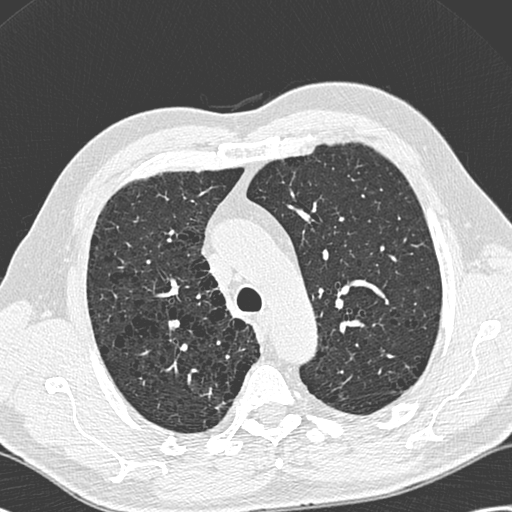
Axial slice from a low-dose chest CT screening exam. Baseline screening round. Lung window (W 1500 / L -600 HU). Lung (sharp) reconstruction kernel (D). Slice 66 of 258 in the series. 512 × 512 image matrix, field of view 358 × 358 mm. Male, age 68 years at enrolment.
Lesion marked by an expert reader, bounding box (x1, y1, x2, y2) in pixels: (203, 391, 245, 422). No non-calcified nodule or mass ≥4 mm was recorded by the screening reader at this exam. Participant outcome: lung cancer diagnosed 777 days after this screen (after the third annual screen) — adenocarcinoma, NOS, right upper lobe, well differentiated (G1), stage IB (AJCC 6th edition), 15 mm at pathology.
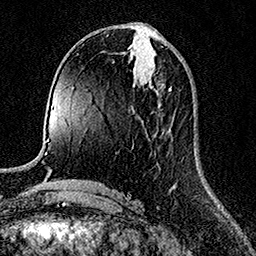
Breast MRI (dynamic contrast-enhanced), one axial slice; slice 63 of 158 in the series (ordered by position); cropped to one breast; dynamic contrast-enhanced series, time point 2 of 7 at this slice position (early post-contrast); 1.5 T; TE 3.5 ms, TR 7.2 ms; 256 × 256 image matrix, field of view 165 × 165 mm. Female patient.
Annotated regions visible in this slice (semi-automatic segmentation, software-assisted and operator-edited):
- enhancing-tissue mask used for the functional tumour volume (all voxels passing the contrast-enhancement thresholds inside the analysis volume; usually the tumour): bounding box [x1, y1, x2, y2] px = [148, 78, 171, 90]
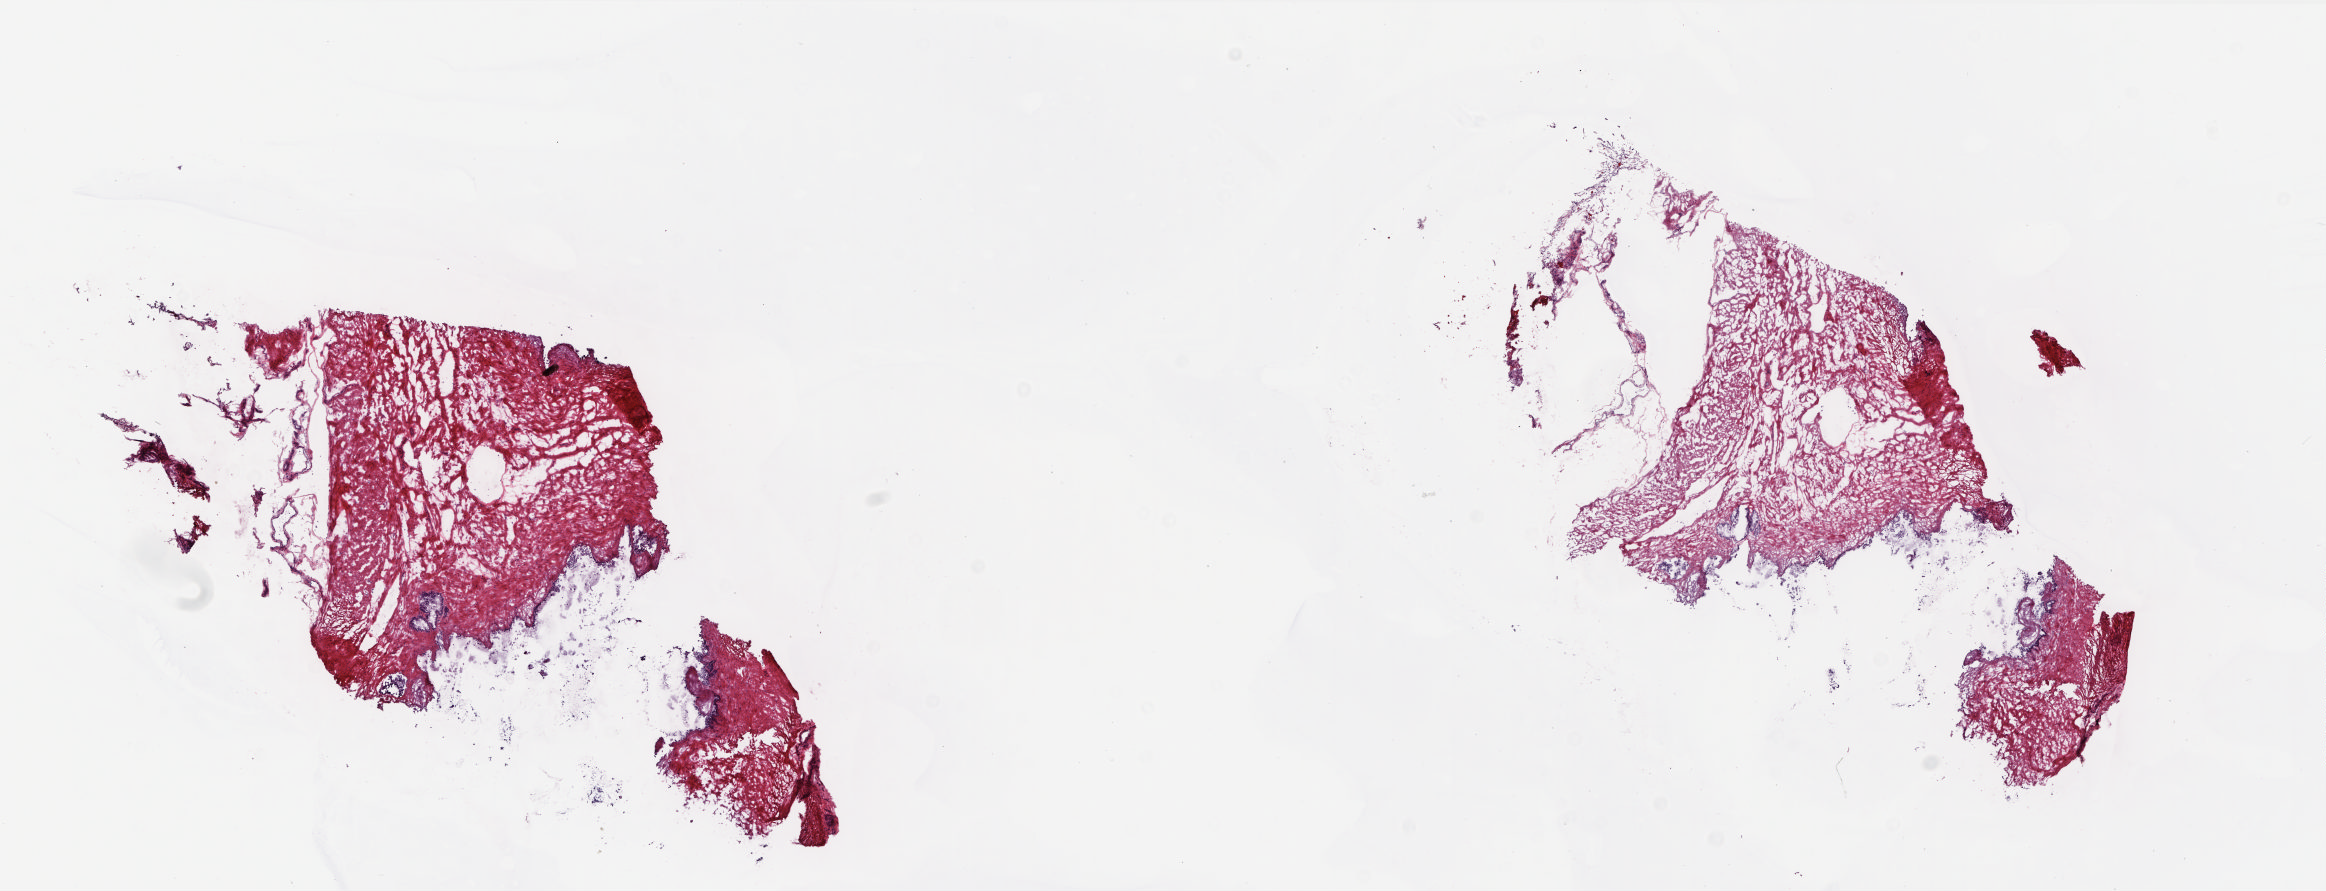
H&E whole-slide image — low-resolution overview of the scanned area, about 18.8 x 7.2 mm, frozen section, solid tissue normal (non-tumour tissue) sample from the prostate. Male, age 69 years at initial diagnosis. Pathologist review of this section (percent, as recorded): tumour cells 0%, tumour nuclei 0%, normal cells 4%, stromal cells 96%, necrosis 0%. Infiltration values recorded for this section: lymphocyte infiltration 2%, monocyte infiltration 0%, neutrophil infiltration 0%.
This section: solid tissue normal sample (biorepository sample class). Patient diagnosis: Adenocarcinoma, NOS (prostate gland).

Task directions: Extract precisely the lines beginning at the line containing "- enhancing-tissue mask" and ending at the last line of the entries above, exactly as written and with no pictures.

Answer section:
- enhancing-tissue mask used for the functional tumour volume (all voxels passing the contrast-enhancement thresholds inside the analysis volume; usually the tumour): bounding box [x1, y1, x2, y2] px = [148, 78, 171, 90]
H&E whole-slide image — low-resolution overview of the scanned area, about 18.8 x 7.2 mm, frozen section, solid tissue normal (non-tumour tissue) sample from the prostate. Male, age 69 years at initial diagnosis. Pathologist review of this section (percent, as recorded): tumour cells 0%, tumour nuclei 0%, normal cells 4%, stromal cells 96%, necrosis 0%. Infiltration values recorded for this section: lymphocyte infiltration 2%, monocyte infiltration 0%, neutrophil infiltration 0%.
This section: solid tissue normal sample (biorepository sample class). Patient diagnosis: Adenocarcinoma, NOS (prostate gland).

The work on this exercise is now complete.